(Required action)
Rewrite every line of text in the data below as a single numbered list, skipping blank lines and leaving the pictures out of your answer.

(Supplied entries)
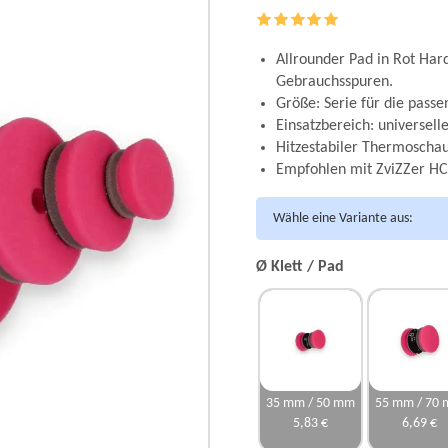
Allrounder Pad in Rot Hard
Gebrauchsspuren.
Größe: Serie für die pas
Einsatzbereich: universell
Hitzestabiler Thermoschau
Empfohlen mit ZviZZer HC
Wähle eine Variante aus:
Ø Klett / Pad
35 mm / 50 mm
55 mm / 70
5,83 €
6,69 €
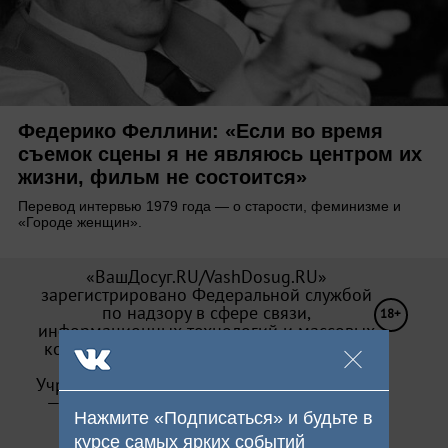
Федерико Феллини: «Если во время
съемок сцены я не являюсь центром их
жизни, фильм не состоится»
Перевод интервью 1979 года — о старости, феминизме и
«Городе женщин».
«ВашДосуг.RU/VashDosug.RU»
зарегистрировано Федеральной службой
по надзору в сфере связи,
18+
информационных технологий и массовых
коммуникаций (Роскомнадзор). Св-во Эл
№ ФС 77—71066 от 13.09.2017.
Учредитель: ООО «Досуг-Медиа». Издатель
— ООО «Досуг-Медиа» (
О персональных
Нажмите «Подписаться» и будьте в
данных
)
курсе самых ярких событий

(Exercise solution)
1. Allrounder Pad in Rot Hard
2. Gebrauchsspuren.
3. Größe: Serie für die pas
4. Einsatzbereich: universell
5. Hitzestabiler Thermoschau
6. Empfohlen mit ZviZZer HC
7. Wähle eine Variante aus:
8. Ø Klett / Pad
9. 35 mm / 50 mm
10. 55 mm / 70
11. 5,83 €
12. 6,69 €
13. Федерико Феллини: «Если во время
14. съемок сцены я не являюсь центром их
15. жизни, фильм не состоится»
16. Перевод интервью 1979 года — о старости, феминизме и
17. «Городе женщин».
18. «ВашДосуг.RU/VashDosug.RU»
19. зарегистрировано Федеральной службой
20. по надзору в сфере связи,
21. 18+
22. информационных технологий и массовых
23. коммуникаций (Роскомнадзор). Св-во Эл
24. № ФС 77—71066 от 13.09.2017.
25. Учредитель: ООО «Досуг-Медиа». Издатель
26. — ООО «Досуг-Медиа» (
27. О персональных
28. Нажмите «Подписаться» и будьте в
29. данных
30. )
31. курсе самых ярких событий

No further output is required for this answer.